1. Slip pillow/towel under head - This is to protect the head from injuries.
2. Loosen clothing around the neck - Helps the person in a state of seizure to breath better.
3. Turn the body and head to the side - This is called the recovery position.
4. Do not insert/force anything between the teeth - This can cause further injuries.
5. Do nothing, leave the person to recover - Wait with the person.
6. Assure the person that all is well - After the person has regained consciousness.

Please take special note of the simple steps in helping a person in a state of seizure. Make sure you are helping in the right ways.

Friday, November 7, 2008

My Inspirational Blessing

This world is so hurried, so very frosty sometimes. We brush by people, hustle through crowds, so caught up with living that we forget about life. We forget about others, we fuss over the details, fret over insignificant mishaps, and harbour worries of tomorrow that may never come.

Amidst these incessant doings by the common people of this world, there are people who spend each day waiting for someone that may never come, waiting for words that will give them courage to face another day, dying inside for want of something as small as a smile, a kind word, a squeeze of the hand, or someone to listen, so that they know they're not alone in this world and that their life is worth something... ...that epilepsy does not fail them.

Thankfully, I know of one, one fine lady, epileptic herself, who has risen above and is determined to do what she can about epilepsy. It may not be much, it may not go far, but she never lets go of the hope of ‘what if it does’?
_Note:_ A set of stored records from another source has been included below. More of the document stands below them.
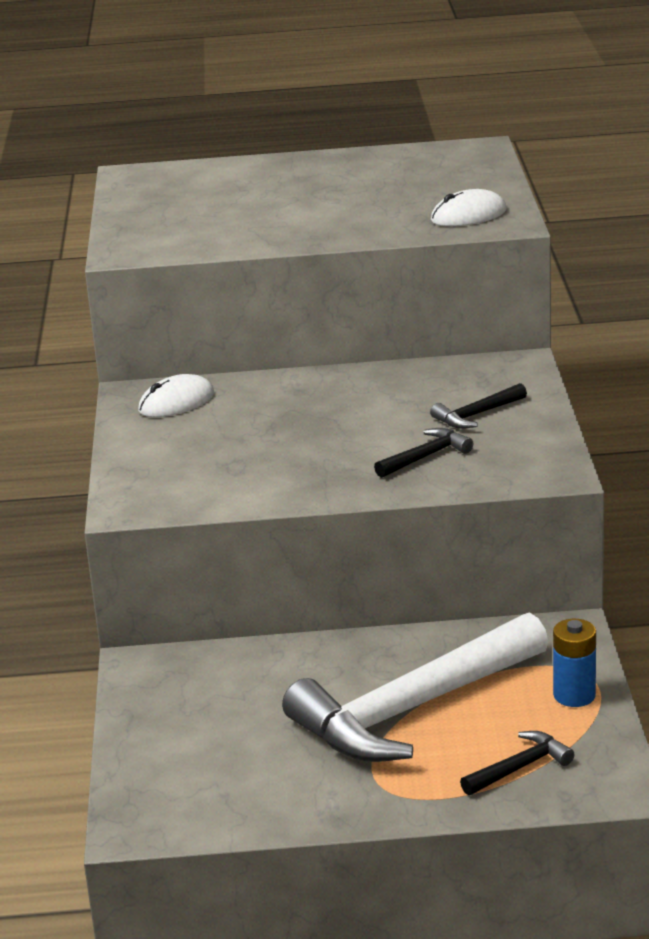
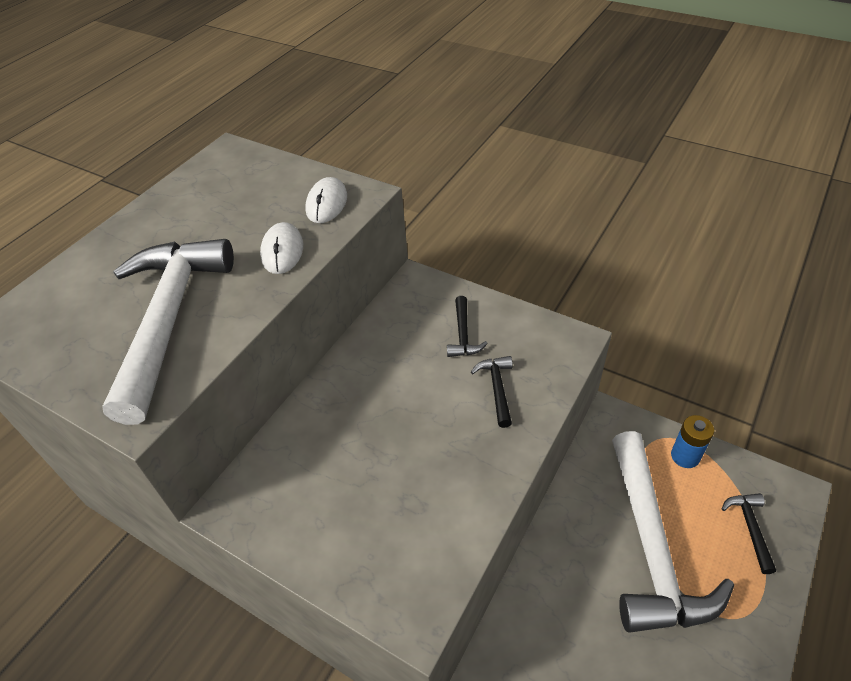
camera: 55 degrees left, 20 degrees up
(176, 402) = (273, 487): white mouse -> white mouse (282, 251)
(229, 221) = (169, 319): none -> white hammer

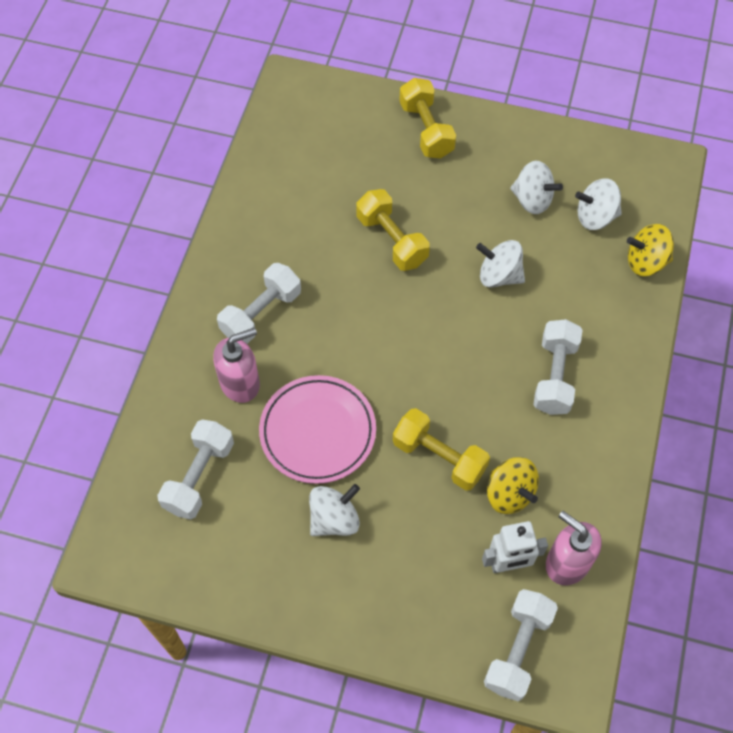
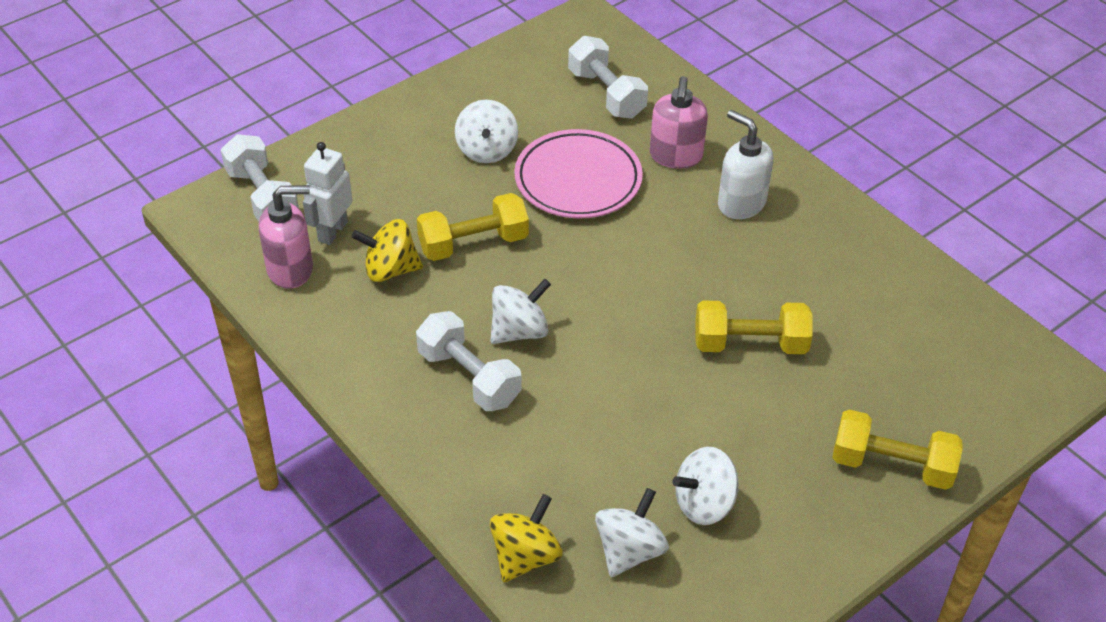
camera: 125 degrees right, 15 degrees down
(261, 313) = (741, 203): white dumbbell -> white soap dispenser
(499, 275) = (627, 407): white spinning top -> white spinning top (519, 331)

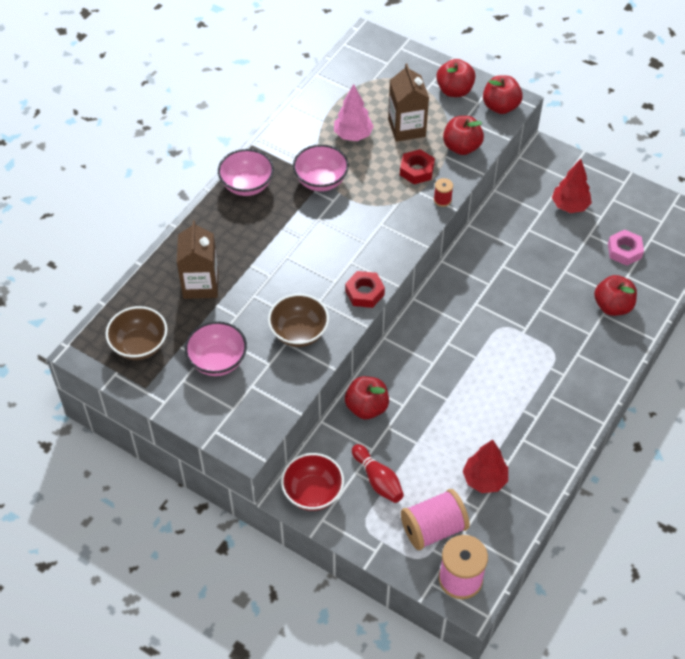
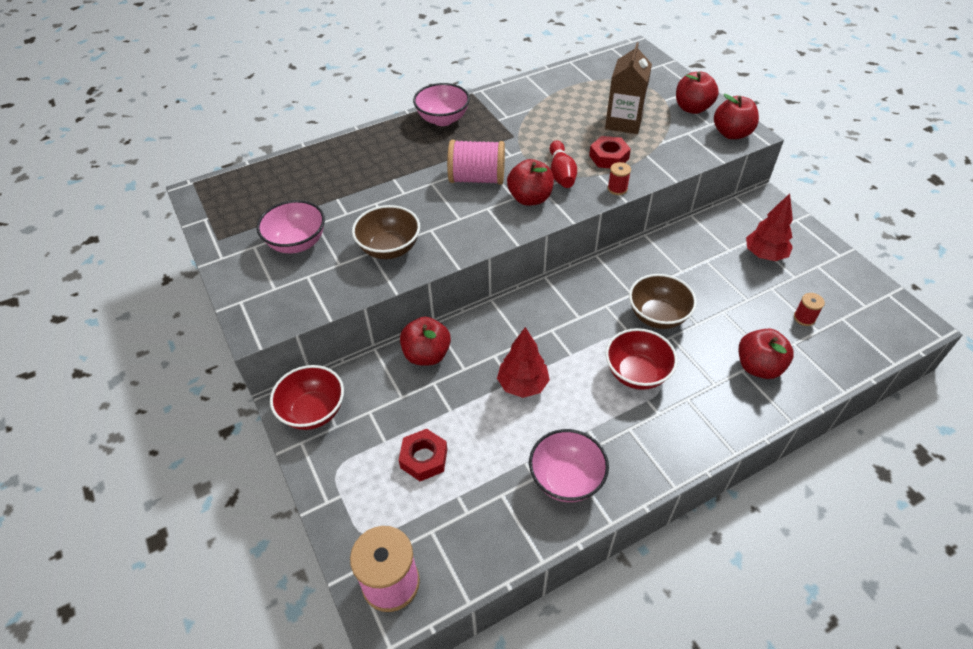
camera: 30 degrees right, 5 degrees down
(139, 345) = (245, 205): brown bowl -> brown bowl (657, 316)
(201, 284) = (338, 178): brown carton -> none
(321, 181) = (511, 137): pink bowl -> pink bowl (566, 479)
(353, 135) = (568, 112): pink tree -> none
(364, 293) = (479, 238): red nut -> red nut (424, 458)
(378, 480) = (384, 429): red bowling pin -> red bowling pin (561, 173)
(433, 528) = (402, 509): pink spool -> pink spool (477, 178)
(461, 147) = (668, 153): red apple -> red apple (530, 198)
(484, 479) = (495, 483): red tree -> red tree (522, 385)
(531, 350) = (636, 373): none -> red bowl
(624, 251) = (804, 318): pink nut -> red spool

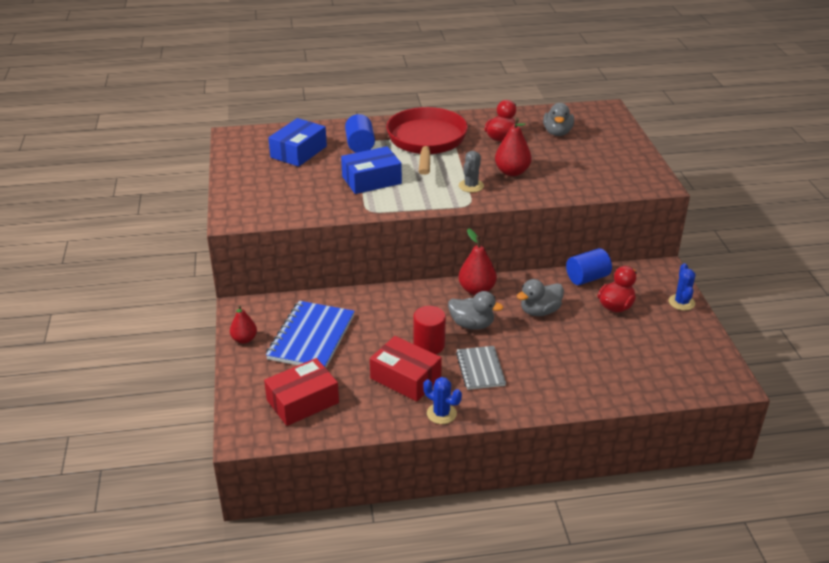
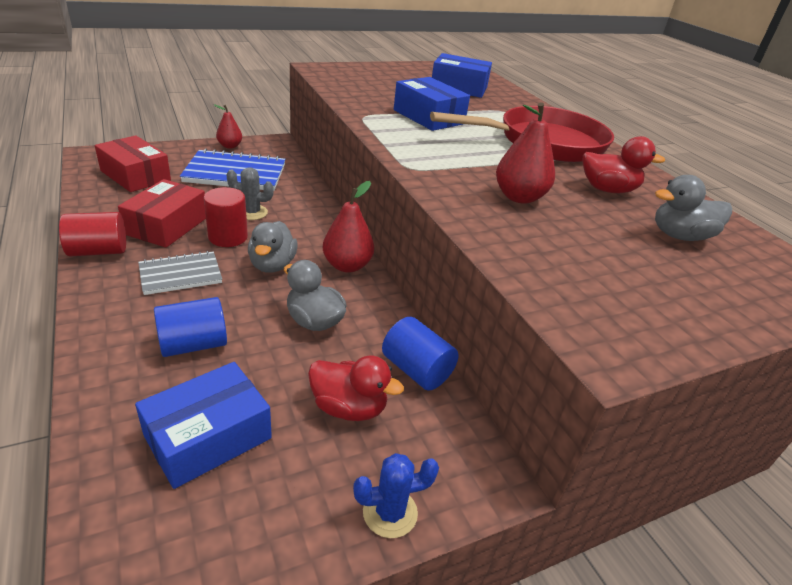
camera: 70 degrees right, 0 degrees up
(360, 145) = (498, 111): blue cylinder -> blue cylinder (193, 344)
(441, 413) = (98, 251): blue cactus -> red cylinder
(471, 186) = (457, 169): grey cactus -> grey cactus (252, 212)
(636, 357) = (208, 437): none -> blue box

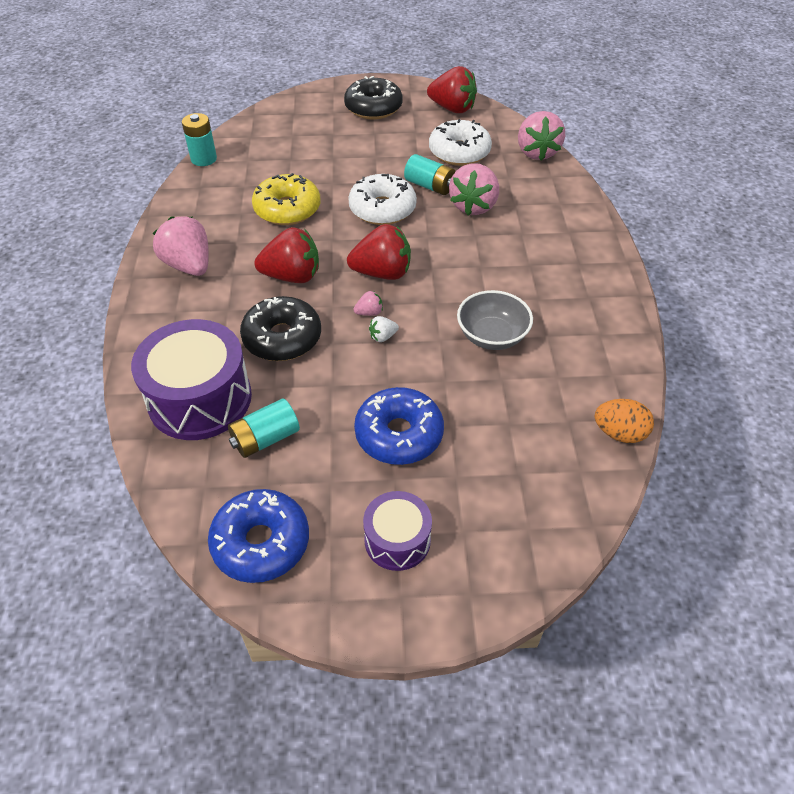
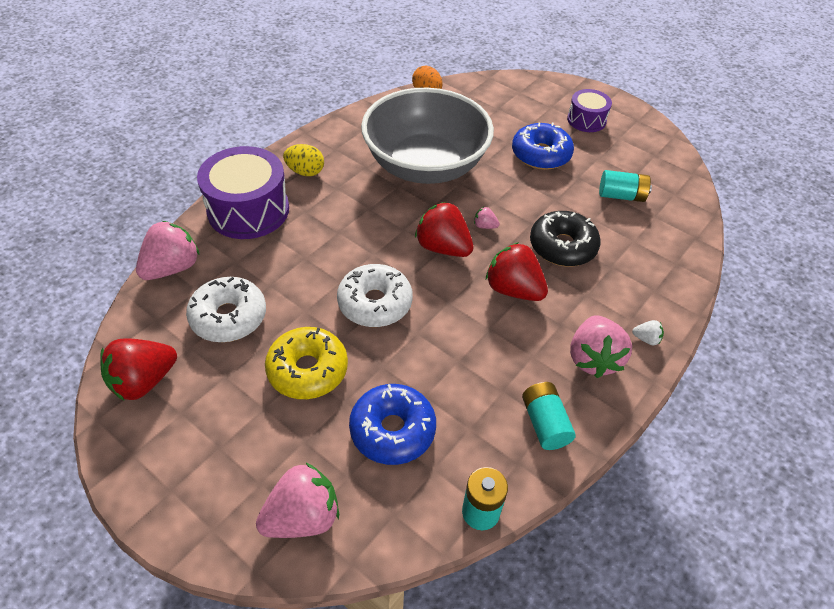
camera: 140 degrees left, 0 degrees up
(200, 399) = (649, 241): purple drum -> purple drum (248, 210)
(261, 542) = (657, 155): blue donut -> blue donut (392, 430)
(287, 209) = (455, 363): yellow donut -> yellow donut (307, 370)
(373, 108) = (211, 453): black donut -> none
(383, 337) = (493, 206): white strawberry -> white strawberry (646, 339)
(429, 186) = (307, 299): turquoise battery -> turquoise battery (545, 423)
(452, 108) = (144, 381): red strawberry -> red strawberry turned 105 degrees counterclockwise
(473, 206) = (302, 255): pink strawberry -> pink strawberry (302, 517)
(492, 336) = (425, 165): grey bowl -> grey bowl, size x2.17
(574, 260) = (305, 172): none -> yellow egg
Confronting the afflictions as a consequence of epilepsy is beyond my ability. Embracing epilepsy? I cannot even put a thought to that matter. An epilepsy activist - it is great work, sheer in its magnitude and seems too big to tackle, but Serene does what she can. It might be hard and tedious, but Serene does what she can. She may not have what it takes to finish it now, but Serene does what she can. She may not have the means to go far, but Serene goes with what she’s got. She might not be able to do much, but Serene does what she can. It might cost her everything, but she would do it anyway.

Her once little and insignificant sphere of influence has evolved manifold because of what she has done with her life; her purpose to live each day is identified by the beauty that lies within her imperfection. Tears from her painful confrontation of epilepsy may have once traced the patterns on her cheeks, she may have once spent days wondering what is to come, but today, bitter sweet as it is, she knows that she will never allow epilepsy itself let her down. And for this reason, her grass is always green because she accepts life as it throws itself at her, and never misses the roses for the thorns.

And no, it is not all ease and bliss, for epilepsy is mysterious, and the pain of the great unknown is real. This crushing uncertainty can easily allow the insecurities to take over, and let sorrow eat up the beauty of living. But take heart, for the pain we are made to bear in our lives can destroy us or can very well build us up, and this blog is a testimony to the lives lost, lived and loved through the eyes of an epileptic.

Very often, circumstances arise to shape us into who we are and what we do. Though epilepsy has not changed my life per se, but in circumspect, it is a great reminder of my own weakness. Coming across the life behind this blog has revealed to me how to see past the dirt in my own eyes and to break the shackles of deeply held fears. It has stretched me to new levels of courage an appreciation for life through witnessing the beauty of Serene’s fighting spirit. I encourage you to follow this blog, but more so, the life behind this blog, for as the name says it – a legacy is to come.


Written by Clara Wong C H
(A Christian friend of my son, Edmund. She is a kind, compassionate and caring friend to everybody. She is also a very bubbly and cheery person who loves serving in God's ministry. She actively participates in her local Christian cell group - 'Lighthouse 2' in Melbourne, Australia.)